■ **Required work**
Without altering anything, repeat each of the records.

■ **Data shown**

┏━━

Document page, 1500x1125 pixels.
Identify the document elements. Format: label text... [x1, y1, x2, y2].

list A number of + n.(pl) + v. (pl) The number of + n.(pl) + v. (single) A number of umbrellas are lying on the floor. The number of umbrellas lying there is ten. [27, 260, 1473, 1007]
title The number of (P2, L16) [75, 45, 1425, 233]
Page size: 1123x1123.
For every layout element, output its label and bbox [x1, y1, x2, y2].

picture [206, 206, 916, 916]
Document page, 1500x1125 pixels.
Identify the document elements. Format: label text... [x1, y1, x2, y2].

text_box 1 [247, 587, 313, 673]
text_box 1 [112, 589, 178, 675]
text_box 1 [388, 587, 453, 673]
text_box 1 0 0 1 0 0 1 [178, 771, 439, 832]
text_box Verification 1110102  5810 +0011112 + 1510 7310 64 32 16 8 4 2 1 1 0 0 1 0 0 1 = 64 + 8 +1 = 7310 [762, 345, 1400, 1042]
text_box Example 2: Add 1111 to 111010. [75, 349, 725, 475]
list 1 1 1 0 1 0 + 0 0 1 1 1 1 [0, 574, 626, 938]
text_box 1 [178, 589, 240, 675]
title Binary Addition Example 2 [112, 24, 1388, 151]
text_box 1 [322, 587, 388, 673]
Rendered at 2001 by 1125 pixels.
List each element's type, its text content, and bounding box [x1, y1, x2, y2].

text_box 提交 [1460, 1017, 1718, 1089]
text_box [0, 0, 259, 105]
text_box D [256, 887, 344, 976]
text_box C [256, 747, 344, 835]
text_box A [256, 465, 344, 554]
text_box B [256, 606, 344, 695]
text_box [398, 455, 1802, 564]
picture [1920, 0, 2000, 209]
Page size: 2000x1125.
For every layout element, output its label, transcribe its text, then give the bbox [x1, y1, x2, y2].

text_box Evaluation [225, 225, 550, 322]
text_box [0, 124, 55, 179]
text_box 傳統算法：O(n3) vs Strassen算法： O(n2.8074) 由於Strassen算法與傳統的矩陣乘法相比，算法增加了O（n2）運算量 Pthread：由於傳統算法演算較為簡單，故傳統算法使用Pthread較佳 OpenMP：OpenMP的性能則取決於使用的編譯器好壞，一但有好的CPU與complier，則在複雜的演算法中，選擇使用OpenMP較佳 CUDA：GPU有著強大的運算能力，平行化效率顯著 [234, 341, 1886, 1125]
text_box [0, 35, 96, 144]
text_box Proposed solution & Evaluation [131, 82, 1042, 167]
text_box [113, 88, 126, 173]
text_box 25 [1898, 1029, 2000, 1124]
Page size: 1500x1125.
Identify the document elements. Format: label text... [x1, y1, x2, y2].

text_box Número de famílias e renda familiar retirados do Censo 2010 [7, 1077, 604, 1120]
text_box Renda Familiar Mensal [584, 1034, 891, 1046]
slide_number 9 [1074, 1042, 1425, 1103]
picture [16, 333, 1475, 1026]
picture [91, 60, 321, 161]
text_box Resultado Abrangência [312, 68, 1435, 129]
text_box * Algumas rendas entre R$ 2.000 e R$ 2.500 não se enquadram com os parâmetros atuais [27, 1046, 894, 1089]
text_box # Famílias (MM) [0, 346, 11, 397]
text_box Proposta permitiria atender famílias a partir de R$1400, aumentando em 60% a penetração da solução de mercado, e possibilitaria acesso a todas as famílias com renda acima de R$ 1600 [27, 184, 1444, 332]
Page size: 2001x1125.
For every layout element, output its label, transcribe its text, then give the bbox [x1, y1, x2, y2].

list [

┗━━

■ **Result for this task**
Document page, 1500x1125 pixels.
Identify the document elements. Format: label text... [x1, y1, x2, y2].

list A number of + n.(pl) + v. (pl) The number of + n.(pl) + v. (single) A number of umbrellas are lying on the floor. The number of umbrellas lying there is ten. [27, 260, 1473, 1007]
title The number of (P2, L16) [75, 45, 1425, 233]
Page size: 1123x1123.
For every layout element, output its label and bbox [x1, y1, x2, y2].

picture [206, 206, 916, 916]
Document page, 1500x1125 pixels.
Identify the document elements. Format: label text... [x1, y1, x2, y2].

text_box 1 [247, 587, 313, 673]
text_box 1 [112, 589, 178, 675]
text_box 1 [388, 587, 453, 673]
text_box 1 0 0 1 0 0 1 [178, 771, 439, 832]
text_box Verification 1110102  5810 +0011112 + 1510 7310 64 32 16 8 4 2 1 1 0 0 1 0 0 1 = 64 + 8 +1 = 7310 [762, 345, 1400, 1042]
text_box Example 2: Add 1111 to 111010. [75, 349, 725, 475]
list 1 1 1 0 1 0 + 0 0 1 1 1 1 [0, 574, 626, 938]
text_box 1 [178, 589, 240, 675]
title Binary Addition Example 2 [112, 24, 1388, 151]
text_box 1 [322, 587, 388, 673]
Rendered at 2001 by 1125 pixels.
List each element's type, its text content, and bounding box [x1, y1, x2, y2].

text_box 提交 [1460, 1017, 1718, 1089]
text_box [0, 0, 259, 105]
text_box D [256, 887, 344, 976]
text_box C [256, 747, 344, 835]
text_box A [256, 465, 344, 554]
text_box B [256, 606, 344, 695]
text_box [398, 455, 1802, 564]
picture [1920, 0, 2000, 209]
Page size: 2000x1125.
For every layout element, output its label, transcribe its text, then give the bbox [x1, y1, x2, y2].

text_box Evaluation [225, 225, 550, 322]
text_box [0, 124, 55, 179]
text_box 傳統算法：O(n3) vs Strassen算法： O(n2.8074) 由於Strassen算法與傳統的矩陣乘法相比，算法增加了O（n2）運算量 Pthread：由於傳統算法演算較為簡單，故傳統算法使用Pthread較佳 OpenMP：OpenMP的性能則取決於使用的編譯器好壞，一但有好的CPU與complier，則在複雜的演算法中，選擇使用OpenMP較佳 CUDA：GPU有著強大的運算能力，平行化效率顯著 [234, 341, 1886, 1125]
text_box [0, 35, 96, 144]
text_box Proposed solution & Evaluation [131, 82, 1042, 167]
text_box [113, 88, 126, 173]
text_box 25 [1898, 1029, 2000, 1124]
Page size: 1500x1125.
Identify the document elements. Format: label text... [x1, y1, x2, y2].

text_box Número de famílias e renda familiar retirados do Censo 2010 [7, 1077, 604, 1120]
text_box Renda Familiar Mensal [584, 1034, 891, 1046]
slide_number 9 [1074, 1042, 1425, 1103]
picture [16, 333, 1475, 1026]
picture [91, 60, 321, 161]
text_box Resultado Abrangência [312, 68, 1435, 129]
text_box * Algumas rendas entre R$ 2.000 e R$ 2.500 não se enquadram com os parâmetros atuais [27, 1046, 894, 1089]
text_box # Famílias (MM) [0, 346, 11, 397]
text_box Proposta permitiria atender famílias a partir de R$1400, aumentando em 60% a penetração da solução de mercado, e possibilitaria acesso a todas as famílias com renda acima de R$ 1600 [27, 184, 1444, 332]
Page size: 2001x1125.
For every layout element, output its label, transcribe its text, then give the bbox [x1, y1, x2, y2].

list [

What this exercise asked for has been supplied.